When and where were the first eyeglasses invented?

Most historians believe that the first glasses were invented around 1284/1285. They are not sure however, if he was a monk, scientist or craftsman but they all agree he was Italian.

In the 1300’s glasses were a luxury used by the rich as a symbol of wealth and power. However, when Guttenburg invented the printing press in 1456, the history of glasses changed. As the availability of books became widespread, the use of reading glasses eventually filtered down to the common people.

There was a long way to go though in finding the right pair of glasses for the individual to see better and in the seventeenth century, the Spanish invented the first graded lenses, which solved the problem of trial and error fitting of eye glasses.

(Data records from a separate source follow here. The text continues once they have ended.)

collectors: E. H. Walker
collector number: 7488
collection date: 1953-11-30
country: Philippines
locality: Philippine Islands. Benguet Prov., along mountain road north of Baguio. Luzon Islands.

Until the eighteenth century, people were either balancing their glasses on their nose or holding them with one hand. However, an optician in Paris added a short arm that extended to the temples and another optician in England then decided to extend the arm to the ears and this has become the standard shape of glasses to this day.

The first bifocals were thought to have been invented by Benjamin Franklin, but an English optician had actually invented them 10 years previously.

Although the idea of a contact lens was thought of in 1845 by John Herchel, it was some 50 years later when a German man who made glass eyes, blew a lens to cover the eyeball of a man whose eyelid had been destroyed by cancer. The patient wore the lens until his death 20 years later and he never lost his vision.